SEE ALSO: Teenager Admits Killing His Mother & Losing His Virginity To Her Corpse

He added that the body parts had been "packaged neatly" in the boxes.

The prosecutor said Robinson attempted to cover up the killing and created a "things to do" list including paying the rent on the property, which was his first action after the incident.

He also used his father's mobile phone in the following weeks in a bid to pretend that he was still alive.

After paying the rental company at its offices in cash, he then went to a store and purchased the cleaning equipment.

The neighbour who spotted the dripping blood had previously heard an argument coming from their flat in which Mr Spiller said: "Do you expect me to keep subsidising you for the rest of my life?"

When he went to investigate the liquid, Robinson answered the door and was described as "very calm, just normal, very collected, there was nothing to say he had just had a fight with his dad".

Mr Lickley said Robinson's actions meant that his father's body was not found until a month later, on June 17, after his father's partner, Glenys Molyneaux, reported him missing to police after he stopped replying to text messages.

She had believed he was visiting a friend in the West Midlands, Simon Green, who was seriously ill and who has since died.

Mr Lickley said: "Dorset Police attended the flat. They noted strong smells and flies, alive and dead, in the hallway leading up to the property.

"They entered and they found Mr Spiller within the bedroom area. His body had been dismembered - that is, cut up, deliberately and carefully - and placed in plastic storage boxes together with items of clothing.

"Mr Spiller's head had been removed, cut off, and was found within another box within a filing cabinet in the bedroom.

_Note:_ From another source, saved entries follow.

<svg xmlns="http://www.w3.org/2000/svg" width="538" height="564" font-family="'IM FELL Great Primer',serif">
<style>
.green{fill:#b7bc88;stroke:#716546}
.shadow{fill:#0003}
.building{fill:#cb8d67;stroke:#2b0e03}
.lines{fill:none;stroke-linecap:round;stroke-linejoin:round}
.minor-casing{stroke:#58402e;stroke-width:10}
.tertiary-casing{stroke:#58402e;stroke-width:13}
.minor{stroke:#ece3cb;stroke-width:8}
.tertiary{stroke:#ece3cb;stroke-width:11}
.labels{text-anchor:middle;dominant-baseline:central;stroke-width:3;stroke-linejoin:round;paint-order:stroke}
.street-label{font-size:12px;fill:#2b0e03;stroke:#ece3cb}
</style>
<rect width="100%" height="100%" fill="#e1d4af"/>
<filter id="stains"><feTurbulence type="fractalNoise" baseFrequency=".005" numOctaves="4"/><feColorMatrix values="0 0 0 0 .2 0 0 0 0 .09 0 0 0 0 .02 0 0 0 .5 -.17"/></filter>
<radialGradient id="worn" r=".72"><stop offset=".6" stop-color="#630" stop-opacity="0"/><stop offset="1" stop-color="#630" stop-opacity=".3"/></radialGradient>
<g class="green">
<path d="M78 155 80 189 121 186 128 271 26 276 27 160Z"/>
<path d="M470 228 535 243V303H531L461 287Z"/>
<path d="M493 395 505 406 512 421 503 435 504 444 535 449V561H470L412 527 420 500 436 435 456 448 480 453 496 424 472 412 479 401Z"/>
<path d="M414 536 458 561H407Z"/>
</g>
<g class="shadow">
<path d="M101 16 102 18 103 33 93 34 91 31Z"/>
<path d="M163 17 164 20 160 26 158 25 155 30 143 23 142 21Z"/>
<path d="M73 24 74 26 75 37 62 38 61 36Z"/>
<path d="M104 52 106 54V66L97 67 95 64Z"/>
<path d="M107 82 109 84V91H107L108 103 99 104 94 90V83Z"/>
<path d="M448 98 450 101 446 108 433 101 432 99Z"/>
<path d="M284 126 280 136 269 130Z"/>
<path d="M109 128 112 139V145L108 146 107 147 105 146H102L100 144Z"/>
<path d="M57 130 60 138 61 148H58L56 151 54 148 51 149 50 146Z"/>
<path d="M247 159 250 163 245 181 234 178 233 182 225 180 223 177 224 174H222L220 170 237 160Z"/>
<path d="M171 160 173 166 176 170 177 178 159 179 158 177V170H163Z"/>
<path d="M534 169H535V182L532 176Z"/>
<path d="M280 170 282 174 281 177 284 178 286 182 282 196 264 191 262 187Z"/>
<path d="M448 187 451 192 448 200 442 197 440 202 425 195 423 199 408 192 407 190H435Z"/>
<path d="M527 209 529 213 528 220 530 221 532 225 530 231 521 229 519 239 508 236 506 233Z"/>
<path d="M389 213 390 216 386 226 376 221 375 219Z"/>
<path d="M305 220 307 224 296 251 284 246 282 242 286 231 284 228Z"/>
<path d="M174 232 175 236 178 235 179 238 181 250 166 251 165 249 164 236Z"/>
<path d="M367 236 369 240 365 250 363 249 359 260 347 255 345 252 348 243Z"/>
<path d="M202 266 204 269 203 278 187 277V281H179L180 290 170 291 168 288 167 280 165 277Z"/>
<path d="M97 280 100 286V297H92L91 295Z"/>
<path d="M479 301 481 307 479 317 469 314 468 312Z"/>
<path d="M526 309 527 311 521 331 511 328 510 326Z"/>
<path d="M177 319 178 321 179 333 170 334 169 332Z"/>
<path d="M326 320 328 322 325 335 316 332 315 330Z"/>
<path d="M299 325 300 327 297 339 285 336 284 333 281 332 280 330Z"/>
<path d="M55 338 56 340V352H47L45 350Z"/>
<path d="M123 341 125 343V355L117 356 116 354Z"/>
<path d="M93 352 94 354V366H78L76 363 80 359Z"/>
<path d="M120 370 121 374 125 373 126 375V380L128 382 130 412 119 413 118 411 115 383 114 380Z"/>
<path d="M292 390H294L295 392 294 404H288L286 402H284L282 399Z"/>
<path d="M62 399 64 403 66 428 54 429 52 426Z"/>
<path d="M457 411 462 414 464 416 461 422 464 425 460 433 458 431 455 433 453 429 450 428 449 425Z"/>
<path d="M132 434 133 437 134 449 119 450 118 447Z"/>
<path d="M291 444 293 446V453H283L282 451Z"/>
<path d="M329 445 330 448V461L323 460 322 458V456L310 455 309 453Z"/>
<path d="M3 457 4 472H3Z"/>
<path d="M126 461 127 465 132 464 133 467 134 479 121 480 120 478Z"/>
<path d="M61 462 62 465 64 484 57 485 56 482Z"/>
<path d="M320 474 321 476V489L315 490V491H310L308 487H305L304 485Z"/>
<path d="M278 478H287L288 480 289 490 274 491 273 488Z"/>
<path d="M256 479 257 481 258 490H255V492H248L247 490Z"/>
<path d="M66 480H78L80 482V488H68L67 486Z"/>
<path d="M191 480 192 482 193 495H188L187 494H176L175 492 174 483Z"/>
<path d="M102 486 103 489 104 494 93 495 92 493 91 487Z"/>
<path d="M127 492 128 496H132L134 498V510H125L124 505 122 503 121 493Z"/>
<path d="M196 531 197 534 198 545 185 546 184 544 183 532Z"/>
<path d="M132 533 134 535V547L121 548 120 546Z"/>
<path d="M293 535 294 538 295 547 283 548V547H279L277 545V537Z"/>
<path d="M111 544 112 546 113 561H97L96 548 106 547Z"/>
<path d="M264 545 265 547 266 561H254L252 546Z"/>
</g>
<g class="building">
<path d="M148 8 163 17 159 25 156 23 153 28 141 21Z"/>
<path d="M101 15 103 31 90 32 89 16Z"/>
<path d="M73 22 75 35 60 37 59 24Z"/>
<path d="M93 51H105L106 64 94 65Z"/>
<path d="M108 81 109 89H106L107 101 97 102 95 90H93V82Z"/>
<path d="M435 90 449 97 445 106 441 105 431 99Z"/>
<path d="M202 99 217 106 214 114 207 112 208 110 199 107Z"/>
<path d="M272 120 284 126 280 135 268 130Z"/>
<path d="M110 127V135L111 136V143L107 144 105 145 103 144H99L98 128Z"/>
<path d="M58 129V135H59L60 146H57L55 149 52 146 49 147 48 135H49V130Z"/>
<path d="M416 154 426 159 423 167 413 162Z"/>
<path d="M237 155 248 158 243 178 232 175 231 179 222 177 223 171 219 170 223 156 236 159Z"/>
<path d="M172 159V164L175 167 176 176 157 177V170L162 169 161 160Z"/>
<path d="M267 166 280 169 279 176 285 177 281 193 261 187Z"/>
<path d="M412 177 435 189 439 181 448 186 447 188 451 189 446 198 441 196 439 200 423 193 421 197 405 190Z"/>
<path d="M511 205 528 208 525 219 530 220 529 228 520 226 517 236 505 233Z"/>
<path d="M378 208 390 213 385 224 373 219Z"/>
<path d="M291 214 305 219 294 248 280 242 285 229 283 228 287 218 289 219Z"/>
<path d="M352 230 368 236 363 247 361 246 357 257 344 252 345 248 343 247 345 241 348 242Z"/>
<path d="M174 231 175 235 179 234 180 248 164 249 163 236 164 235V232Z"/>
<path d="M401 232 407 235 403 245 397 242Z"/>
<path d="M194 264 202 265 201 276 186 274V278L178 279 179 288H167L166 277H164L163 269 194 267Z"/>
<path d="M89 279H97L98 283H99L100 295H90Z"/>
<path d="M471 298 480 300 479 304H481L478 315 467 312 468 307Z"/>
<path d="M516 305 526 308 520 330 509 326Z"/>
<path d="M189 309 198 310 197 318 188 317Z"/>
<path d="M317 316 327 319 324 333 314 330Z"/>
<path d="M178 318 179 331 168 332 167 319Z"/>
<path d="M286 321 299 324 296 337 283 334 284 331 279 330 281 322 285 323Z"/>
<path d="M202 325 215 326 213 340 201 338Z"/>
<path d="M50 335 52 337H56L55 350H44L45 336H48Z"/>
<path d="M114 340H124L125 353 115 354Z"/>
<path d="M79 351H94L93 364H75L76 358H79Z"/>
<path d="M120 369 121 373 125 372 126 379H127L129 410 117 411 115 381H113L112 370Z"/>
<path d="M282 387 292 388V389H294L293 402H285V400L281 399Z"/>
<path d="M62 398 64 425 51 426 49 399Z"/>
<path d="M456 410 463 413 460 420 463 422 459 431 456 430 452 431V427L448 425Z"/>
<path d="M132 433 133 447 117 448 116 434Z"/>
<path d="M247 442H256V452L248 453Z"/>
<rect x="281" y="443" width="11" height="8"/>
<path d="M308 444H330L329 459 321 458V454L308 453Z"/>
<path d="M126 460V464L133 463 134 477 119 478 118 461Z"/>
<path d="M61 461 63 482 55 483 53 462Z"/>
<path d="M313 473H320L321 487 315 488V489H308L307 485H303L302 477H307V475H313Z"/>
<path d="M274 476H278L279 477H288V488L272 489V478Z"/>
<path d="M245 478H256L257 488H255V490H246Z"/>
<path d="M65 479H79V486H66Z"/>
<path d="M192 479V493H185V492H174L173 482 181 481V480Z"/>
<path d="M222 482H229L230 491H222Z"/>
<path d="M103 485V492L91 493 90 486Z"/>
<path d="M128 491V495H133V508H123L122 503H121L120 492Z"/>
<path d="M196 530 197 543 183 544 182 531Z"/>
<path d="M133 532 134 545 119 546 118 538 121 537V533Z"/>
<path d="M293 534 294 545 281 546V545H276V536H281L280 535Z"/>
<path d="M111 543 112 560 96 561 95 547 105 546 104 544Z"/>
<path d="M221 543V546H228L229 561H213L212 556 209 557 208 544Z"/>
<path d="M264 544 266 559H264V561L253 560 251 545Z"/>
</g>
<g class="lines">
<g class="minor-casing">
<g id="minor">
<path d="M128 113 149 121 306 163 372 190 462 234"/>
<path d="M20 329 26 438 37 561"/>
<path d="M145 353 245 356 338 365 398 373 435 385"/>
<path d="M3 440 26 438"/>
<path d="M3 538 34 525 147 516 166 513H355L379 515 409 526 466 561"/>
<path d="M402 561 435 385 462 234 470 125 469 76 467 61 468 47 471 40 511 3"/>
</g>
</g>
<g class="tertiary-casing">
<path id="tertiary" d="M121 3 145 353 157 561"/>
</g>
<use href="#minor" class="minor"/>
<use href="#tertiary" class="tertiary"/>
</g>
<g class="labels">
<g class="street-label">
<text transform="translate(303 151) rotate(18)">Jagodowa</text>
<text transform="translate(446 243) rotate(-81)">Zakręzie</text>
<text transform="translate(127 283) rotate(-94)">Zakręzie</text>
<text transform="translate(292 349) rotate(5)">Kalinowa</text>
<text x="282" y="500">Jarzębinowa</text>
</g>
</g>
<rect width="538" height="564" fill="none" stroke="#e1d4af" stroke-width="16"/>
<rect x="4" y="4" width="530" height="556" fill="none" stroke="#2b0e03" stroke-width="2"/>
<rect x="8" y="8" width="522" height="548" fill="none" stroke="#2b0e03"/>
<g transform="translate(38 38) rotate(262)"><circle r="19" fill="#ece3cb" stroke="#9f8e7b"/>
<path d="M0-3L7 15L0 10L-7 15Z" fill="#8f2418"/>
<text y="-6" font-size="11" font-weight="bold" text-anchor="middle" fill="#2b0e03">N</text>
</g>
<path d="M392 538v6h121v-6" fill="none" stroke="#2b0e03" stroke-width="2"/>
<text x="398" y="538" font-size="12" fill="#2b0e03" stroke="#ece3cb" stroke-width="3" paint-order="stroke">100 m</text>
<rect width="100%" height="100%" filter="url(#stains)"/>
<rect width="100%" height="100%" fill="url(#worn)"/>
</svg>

"In one of the boxes was a Stanley knife with a relatively small but sharp blade, a saw and a small hacksaw - the tools, the Crown say, which were used to kill and cut up the body of Mr Spiller."

The jury, made up of five women and seven men, was shown photographs of the flat including plastic boxes containing body parts which were stacked with a television placed on top.

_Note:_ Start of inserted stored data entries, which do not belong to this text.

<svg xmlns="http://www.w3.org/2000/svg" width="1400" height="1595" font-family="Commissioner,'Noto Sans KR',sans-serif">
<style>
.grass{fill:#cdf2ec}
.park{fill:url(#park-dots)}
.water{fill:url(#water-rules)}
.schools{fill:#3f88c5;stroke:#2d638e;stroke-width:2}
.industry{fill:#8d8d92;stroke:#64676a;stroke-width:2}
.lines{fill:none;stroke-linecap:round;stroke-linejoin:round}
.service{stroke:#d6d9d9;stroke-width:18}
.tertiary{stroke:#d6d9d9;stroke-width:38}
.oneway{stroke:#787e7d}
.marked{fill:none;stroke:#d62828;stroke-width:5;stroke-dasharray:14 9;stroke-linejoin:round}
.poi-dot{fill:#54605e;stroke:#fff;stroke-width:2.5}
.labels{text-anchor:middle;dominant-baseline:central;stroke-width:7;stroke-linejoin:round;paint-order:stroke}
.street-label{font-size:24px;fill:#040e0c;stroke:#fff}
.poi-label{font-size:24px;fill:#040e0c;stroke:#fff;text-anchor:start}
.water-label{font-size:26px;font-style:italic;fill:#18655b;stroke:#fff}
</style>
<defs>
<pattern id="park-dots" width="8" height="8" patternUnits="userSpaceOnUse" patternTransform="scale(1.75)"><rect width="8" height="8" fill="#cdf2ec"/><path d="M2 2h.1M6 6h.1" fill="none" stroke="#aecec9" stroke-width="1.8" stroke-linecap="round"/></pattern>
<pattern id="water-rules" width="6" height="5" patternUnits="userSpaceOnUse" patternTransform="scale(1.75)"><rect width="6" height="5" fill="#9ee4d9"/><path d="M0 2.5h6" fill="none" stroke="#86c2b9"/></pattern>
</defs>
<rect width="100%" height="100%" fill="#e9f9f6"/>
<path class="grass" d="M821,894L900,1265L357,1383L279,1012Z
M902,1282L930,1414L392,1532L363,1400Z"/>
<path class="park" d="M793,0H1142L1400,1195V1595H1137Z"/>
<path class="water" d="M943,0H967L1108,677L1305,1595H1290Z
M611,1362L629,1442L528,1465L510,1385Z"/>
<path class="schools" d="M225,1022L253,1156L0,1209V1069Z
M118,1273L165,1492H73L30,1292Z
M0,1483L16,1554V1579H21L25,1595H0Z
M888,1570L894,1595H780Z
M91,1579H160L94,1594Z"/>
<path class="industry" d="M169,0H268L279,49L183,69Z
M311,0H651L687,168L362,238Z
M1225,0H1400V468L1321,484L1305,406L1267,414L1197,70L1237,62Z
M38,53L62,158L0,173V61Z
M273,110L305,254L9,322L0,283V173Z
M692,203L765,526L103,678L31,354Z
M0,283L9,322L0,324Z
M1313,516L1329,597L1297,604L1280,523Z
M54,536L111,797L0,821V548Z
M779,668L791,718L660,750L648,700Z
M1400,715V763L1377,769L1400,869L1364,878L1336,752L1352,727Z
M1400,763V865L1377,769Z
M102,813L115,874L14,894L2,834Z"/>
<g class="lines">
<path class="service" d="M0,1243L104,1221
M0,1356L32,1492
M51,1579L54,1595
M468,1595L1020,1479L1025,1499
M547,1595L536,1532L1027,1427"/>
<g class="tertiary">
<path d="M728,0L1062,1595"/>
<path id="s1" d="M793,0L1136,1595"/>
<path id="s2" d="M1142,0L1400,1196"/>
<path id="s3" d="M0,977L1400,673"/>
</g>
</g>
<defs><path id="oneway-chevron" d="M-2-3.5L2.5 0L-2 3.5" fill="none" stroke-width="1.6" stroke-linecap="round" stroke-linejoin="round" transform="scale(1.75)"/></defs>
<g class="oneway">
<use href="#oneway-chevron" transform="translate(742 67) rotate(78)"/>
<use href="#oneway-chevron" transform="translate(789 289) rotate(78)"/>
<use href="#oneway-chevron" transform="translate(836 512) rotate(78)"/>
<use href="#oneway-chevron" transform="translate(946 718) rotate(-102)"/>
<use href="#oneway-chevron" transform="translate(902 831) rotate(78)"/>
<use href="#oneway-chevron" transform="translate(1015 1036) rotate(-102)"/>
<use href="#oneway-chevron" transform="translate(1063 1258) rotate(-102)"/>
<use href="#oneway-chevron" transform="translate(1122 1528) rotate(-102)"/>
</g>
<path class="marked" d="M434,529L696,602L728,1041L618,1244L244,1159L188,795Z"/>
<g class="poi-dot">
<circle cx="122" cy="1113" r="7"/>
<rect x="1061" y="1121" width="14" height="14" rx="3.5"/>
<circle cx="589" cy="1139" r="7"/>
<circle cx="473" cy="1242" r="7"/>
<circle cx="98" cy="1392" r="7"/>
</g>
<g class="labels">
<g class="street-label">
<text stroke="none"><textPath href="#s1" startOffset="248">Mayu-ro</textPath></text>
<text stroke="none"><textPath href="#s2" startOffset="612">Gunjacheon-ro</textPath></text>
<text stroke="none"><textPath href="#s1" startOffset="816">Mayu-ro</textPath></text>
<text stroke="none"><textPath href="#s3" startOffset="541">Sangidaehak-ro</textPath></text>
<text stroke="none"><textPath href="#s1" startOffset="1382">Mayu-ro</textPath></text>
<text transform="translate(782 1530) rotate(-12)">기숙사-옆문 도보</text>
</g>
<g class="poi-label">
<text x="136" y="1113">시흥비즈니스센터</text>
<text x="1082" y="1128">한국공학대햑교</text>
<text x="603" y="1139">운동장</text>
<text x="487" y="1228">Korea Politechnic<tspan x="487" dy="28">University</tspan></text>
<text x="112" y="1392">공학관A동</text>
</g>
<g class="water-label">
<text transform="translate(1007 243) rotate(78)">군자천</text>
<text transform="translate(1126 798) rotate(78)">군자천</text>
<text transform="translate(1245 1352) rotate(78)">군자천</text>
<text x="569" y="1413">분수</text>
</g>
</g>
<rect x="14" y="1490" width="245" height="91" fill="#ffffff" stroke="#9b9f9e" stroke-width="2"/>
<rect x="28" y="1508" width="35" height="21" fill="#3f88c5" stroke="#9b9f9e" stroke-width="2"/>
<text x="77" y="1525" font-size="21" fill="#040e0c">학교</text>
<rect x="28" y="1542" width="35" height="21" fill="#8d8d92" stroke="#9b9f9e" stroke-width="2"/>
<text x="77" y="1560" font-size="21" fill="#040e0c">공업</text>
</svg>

They were also shown the "grisly" filing cabinet with the box containing Mr Spiller's head inside.

Mr Lickley said Robinson took at least £7,750 in cash belonging to his father and the day after the killing, May 17, went to visit friends in Glasgow where he spent up to £300 "drinking, eating and socialising", all the time sending text messages purporting to come from Mr Spiller.

Mr Lickley said it was believed that Robinson may have stayed in the flat after returning from Scotland.

He then used more money stolen from his father to pay for a weekend with his mother, who was separated from Mr Spiller, to stay at a hotel in Bristol for a vegan weekend.

Mr Lickley said Robinson had been in debt to his father and a note written two years earlier was found showing a loan of £36,000.

He said Mr Spiller had lent his son money to go on holiday to Thailand at the same time as he needed to pay for insurance on his taxi, which led to him being in court for failing to take out the mandatory cover.

He added that Ms Molyneaux described Robinson "as someone who could get round his father easily" and who had behaved "inappropriately" towards her.

When he was later arrested at his mother's home in Birmingham, Robinson asked police: "Is this a joke?"

Mr Lickley said Robinson admitted killing his father and dismembering his body but denied his murder.

He told the jury: "There is no issue between the prosecution and defence that, first, the defendant did kill his father; second, cut up his body into parts and placed them piece by piece into plastic storage boxes; or, third, he took the sums of money.

"The issue for you to resolve centres on was the defendant's responsibility at the time of the killing diminished by virtue of an abnormality of mental function so as to reduce the crime from murder to manslaughter?"

He said that psychologists being called as expert witnesses by the prosecution and the defence disagreed as to the defendant's mental health.

The trial, which is expected to last three weeks, was adjourned until tomorrow.